Andreas Wunn hat sein neuestes Buch „Brasilien für Insider“ genannt. Der Brasilien-Korrespondent des ZDF versteht es gemäß dem Untertitel als „Nahaufnahme eines Sehnsuchtslandes“. Damit sollten eigentlich alle Fakten geklärt sein. Doch wie tief kann der Leser tatsächlich in das Lebensgefühl und die Kultur dieses riesigen Landes eintauchen? Schon viele Autoren haben in den vergangenen Jahren oder Jahrzehnten versucht, Brasilien intensiv zu beschreiben. Viele sind daran gescheitert, haben sich bereits am Titel verhoben.
Wer länger in Brasilien lebt – und der Autor dieser Zeilen darf mittlerweile auf fast ein ganzes Jahrzehnt zurückblicken – der weiß: die pulsierenden Megametropolen, der schier undurchdringliche Regenwald oder die endlose Küste lassen sich nicht zwischen zwei Buchdeckel sperren. Kleine Fetzen der unglaublichen Vielfalt kann man vielleicht einfangen und niederschreiben. Ein Gesamtbild jenseits der allgegenwärtigen Superlativen und Klischees kann man damit jedoch nicht schaffen.
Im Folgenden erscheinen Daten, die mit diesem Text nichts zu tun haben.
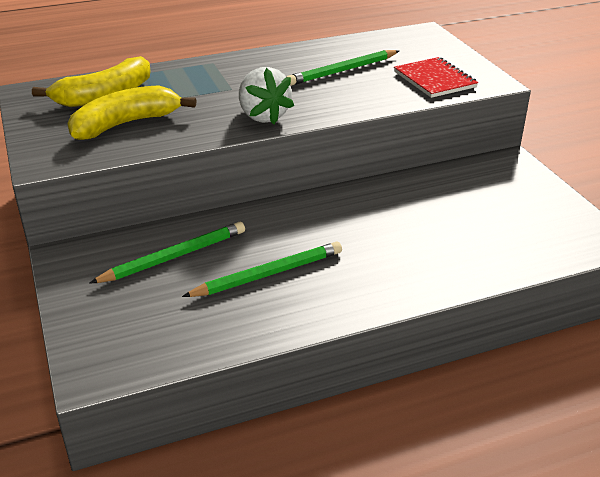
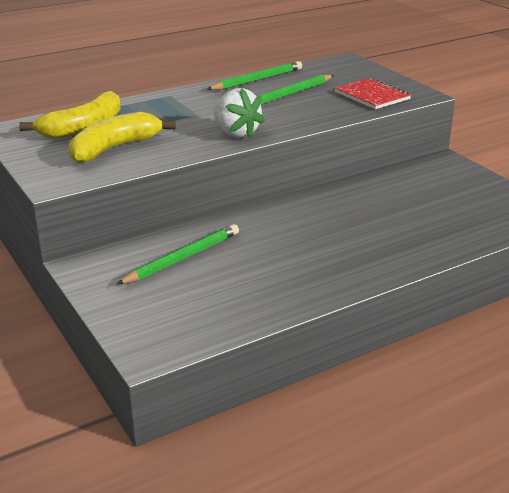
camera: 10 degrees left, 5 degrees down
green pencil [182,242,342,297] -> green pencil moved to [206,61,302,90]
Glücklicherweise erhebt „Brasilien für Insider“ diesen Anspruch auch gar nicht. Für Wunn beginnt der „große Versuch, Brasilien zu erklären“ mit einer kleinen Entdeckungsreise. Er baut seinen Trip durch das Land der Gegensätze letztendlich auf 224 spannende, unterhaltsame und manchmal auch sehr nachdenklich machende Seiten aus. Das Werk sei, so der Autor bescheiden in der Einleitung, eine Summe journalistischer Momentaufnahmen gepaart mit Alltagserfahrungen.
Doch in Wahrheit ist es schon ein wenig mehr. Es ist ein durchaus realistischer Einblick, von dem sich deutlich mehr ableiten lässt, als man vielleicht ahnt. Das mag bei der Beschreibung der Strandmode an der Copacabana beginnen und beim Kampf der Umweltschützer in den Tiefen des Amazonas enden. Nach außen hin um Karneval, Feijoada und Fußball gehen. Religion, Musik und die urwüchsige brasilianische Mentalität zum Thema haben. Aber in Wirklichkeit geht es um nichts anderes als das Leben in einem Land, welches Jahr für Jahr stärker zwischen Traditionen und Globalisierung gefangen scheint und nun seinen eigenen Weg sucht. Den brasilianischen Weg.
Brasilien ist noch ein vergleichsweise ruhiger Vulkan, in dessem Inneren es jedoch heftig brodelt. Wunn erzählt von den gefährlichen Schwefeldämpfen und dem drohenden Ausbruch jedoch nur zwischen den Zeilen. Auch wenn ein Kapitel den Massendemonstrationen im Juni vergangenen Jahres gewidmet ist, verzichtet der Journalist darauf, bei jeder unterhaltsamen Anekdote mahnend den Zeigefinger zu heben und penetrant auf die Schattenseiten und Gefahren hinzuweisen. So wie es die Brasilianer handhaben. Mit Verdrängen hat das nur wenig zu tun. Es bestimmt das brasilianische Lebensgefühl zwischen Freude und Leid seit Jahren von Grund auf. Und es tut auch dem Buch mehr als gut.
„Brasilien für Insider: Nahaufnahme eines Sehnsuchtslandes“ (Heyne-Verlag, 224 S., ISBN: 978-3-453-20057-9, 14.99 Euro) mag vielleicht niemanden dazu verleiten, sofort seine Koffer zu packen. Aber es trägt durchaus dazu bei, das Land und seine Menschen ein bisschen besser zu verstehen. Auch für WM-Touristen bietet es eine gute Einstimmung auf das bevorstehende Turnier. Und selbst wenn es einen Reiseführer keinesfalls ersetzt, als kurzweilige Lektüre während des langen Fluges an den Zuckerhut ist es ohne Frage zu empfehlen.